Aspects of the structure and ultrastructure of the fusiform
cambial cells of the taproot of Aesculus hippocastanum
L. (horse chestnut) are described in relation to the seasonal cycle of
cambial activity and dormancy. Particular
attention is directed at cell walls and the microtubule and
microfilament components of the cytoskeleton, using a
range of cytochemical and immunolocalization techniques at the
optical and electron-microscopical levels. During
the dormant phase, cambial cell walls are thick and multi-layered,
the cells possess a helical array of cortical
microtubules, and microfilament bundles are oriented axially. In
the early stages of reactivation, vesicle-like
profiles are associated with the cell walls, whereas arrangement of
the cytoskeletal elements remains unchanged.
In the succeeding active phase, the cell walls are thin, and
cortical microtubules form a random array, although
microfilament bundles maintain a near-axial orientation.

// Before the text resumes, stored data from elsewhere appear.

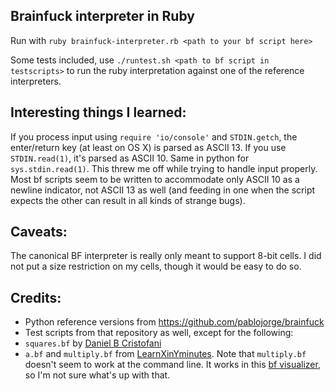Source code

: ## Brainfuck interpreter in Ruby

Run with `ruby brainfuck-interpreter.rb <path to your bf script here>`

Some tests included, use `./runtest.sh <path to bf script in testscripts>` to run the
ruby interpretation against one of the reference interpreters.

## Interesting things I learned:

If you process input using `require 'io/console'` and `STDIN.getch`, the enter/return
key (at least on OS X) is parsed as ASCII 13. If you use `STDIN.read(1)`, it's parsed
as ASCII 10. Same in python for `sys.stdin.read(1)`. This threw me off while trying
to handle input properly. Most bf scripts seem to be written to accommodate only 
ASCII 10 as a newline indicator, not ASCII 13 as well (and feeding in one when the 
script expects the other can result in all kinds of strange bugs).

## Caveats:

The canonical BF interpreter is really only meant to support 8-bit cells.
I did not put a size restriction on my cells, though it would be easy to do so.

## Credits:

- Python reference versions from https://github.com/pablojorge/brainfuck
- Test scripts from that repository as well, except for the following:
- `squares.bf` by [Daniel B Cristofani](http://www.hevanet.com/cristofd/brainfuck/)
- `a.bf` and `multiply.bf` from [LearnXinYminutes](https://learnxinyminutes.com/docs/bf/). Note that `multiply.bf` doesn't seem to work at the command line. It works in this [bf visualizer](https://fatiherikli.github.io/brainfuck-visualizer/#), so I'm not sure what's up with that.
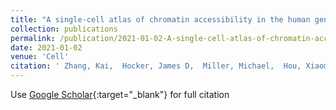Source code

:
 ```yaml
---
title: "A single-cell atlas of chromatin accessibility in the human genome"
collection: publications
permalink: /publication/2021-01-02-A-single-cell-atlas-of-chromatin-accessibility-in-the-human-genome
date: 2021-01-02
venue: 'Cell'
citation: ' Zhang, Kai,  Hocker, James D,  Miller, Michael,  Hou, Xiaomeng,  Chiou, Joshua,  Poirion, Olivier B,  Qiu, Yunjiang,  <strong><em>Li, Yang E</em></strong>,  Gaulton, Kyle J,  Wang, Allen,  ..., Bing, Ren &quot;A single-cell atlas of chromatin accessibility in the human genome.&quot; <strong>Cell</strong>, 2021.'
---
```

Use [Google Scholar](https://scholar.google.com/scholar?q=A+single+cell+atlas+of+chromatin+accessibility+in+the+human+genome){:target="_blank"} for full citation
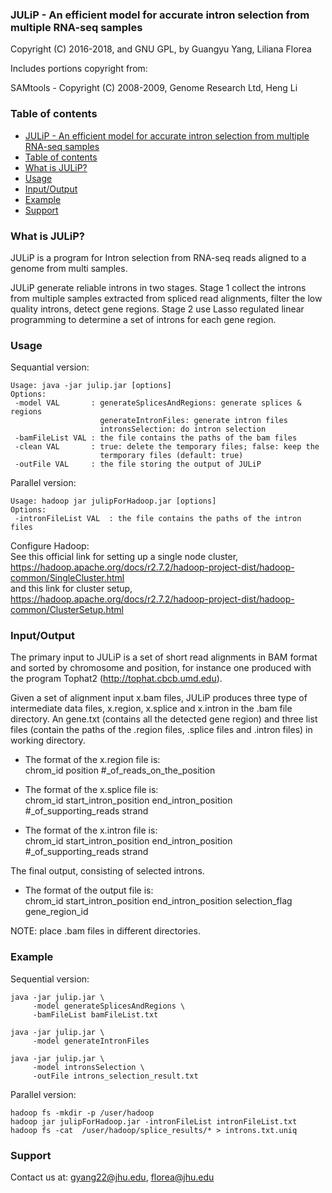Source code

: ### <a name="julip"></a> JULiP - An efficient model for accurate intron selection from multiple RNA-seq samples

Copyright (C) 2016-2018, and GNU GPL, by Guangyu Yang, Liliana Florea

Includes portions copyright from:

SAMtools - Copyright (C) 2008-2009, Genome Research Ltd, Heng Li


### <a name="table-of-contents"></a> Table of contents

- [JULiP - An efficient model for accurate intron selection from multiple RNA-seq samples](#julip)  
- [Table of contents](#table-of-contents)  
- [What is JULiP?](#what-is-julip)  
- [Usage](#usage)  
- [Input/Output](#inputoutput)  
- [Example](#example)   
- [Support](#support)  


### <a name="what-is-julip"></a> What is JULiP?

JULiP is a program for Intron selection from RNA-seq reads aligned to a genome from multi samples. 

JULiP generate reliable introns in two stages. Stage 1 collect the introns from multiple samples extracted from spliced read alignments, filter the low quality introns, detect gene regions. Stage 2 use Lasso regulated linear programming to determine a set of introns for each gene region.


### <a name="usage"></a> Usage

Sequantial version:  
```
Usage: java -jar julip.jar [options]  
Options:  
 -model VAL       : generateSplicesAndRegions: generate splices & regions
                    generateIntronFiles: generate intron files
                    intronsSelection: do intron selection 
 -bamFileList VAL : the file contains the paths of the bam files
 -clean VAL       : true: delete the temporary files; false: keep the
                    termporary files (default: true)
 -outFile VAL     : the file storing the output of JULiP
```
Parallel version:  
```
Usage: hadoop jar julipForHadoop.jar [options]
Options:
 -intronFileList VAL  : the file contains the paths of the intron files
```
Configure Hadoop:  
See this official link for setting up a single node cluster,  
https://hadoop.apache.org/docs/r2.7.2/hadoop-project-dist/hadoop-common/SingleCluster.html  
and this link for cluster setup,  
https://hadoop.apache.org/docs/r2.7.2/hadoop-project-dist/hadoop-common/ClusterSetup.html  

### <a name="inputoutput"></a> Input/Output  
The primary input to JULiP is a set of short read alignments in BAM format and sorted by chromosome and position, for instance one produced with the program Tophat2 (http://tophat.cbcb.umd.edu).

Given a set of alignment input x.bam files, JULiP produces three type of intermediate data files, x.region, x.splice and x.intron in the .bam file directory. An gene.txt (contains all the detected gene region) and three list files (contain the paths of the .region files, .splice files and .intron files) in working directory.

- The format of the x.region file is:  
chrom_id position #_of_reads_on_the_position  

- The format of the x.splice file is:  
chrom_id start_intron_position end_intron_position #_of_supporting_reads strand  

- The format of the x.intron file is:  
chrom_id start_intron_position end_intron_position #_of_supporting_reads strand

The final output, consisting of selected introns.
- The format of the output file is:  
chrom_id start_intron_position end_intron_position selection_flag gene_region_id

NOTE: place .bam files in different directories.


### <a name="example"></a> Example  
Sequential version:  
```
java -jar julip.jar \
	 -model generateSplicesAndRegions \
	 -bamFileList bamFileList.txt

java -jar julip.jar \
	 -model generateIntronFiles

java -jar julip.jar \
     -model intronsSelection \
     -outFile introns_selection_result.txt
```
Parallel version:  
```
hadoop fs -mkdir -p /user/hadoop
hadoop jar julipForHadoop.jar -intronFileList intronFileList.txt
hadoop fs -cat  /user/hadoop/splice_results/* > introns.txt.uniq
```

### <a name="support"></a> Support

Contact us at: gyang22@jhu.edu, florea@jhu.edu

The
observations are discussed in relation to the seasonal
cycle of wall structure and cortical microtubule rearrangement
within the vascular cambium of hardwood trees.
It is suggested that the cell-wall thickening at the onset of
cambial dormancy, which is associated with the presence
of a helical cortical microtubule array, should be considered to
be secondary wall thickening, and that selective
lysis of this secondary wall layer during cambial reactivation
restores the thinner, primary wall found around active cambial cells.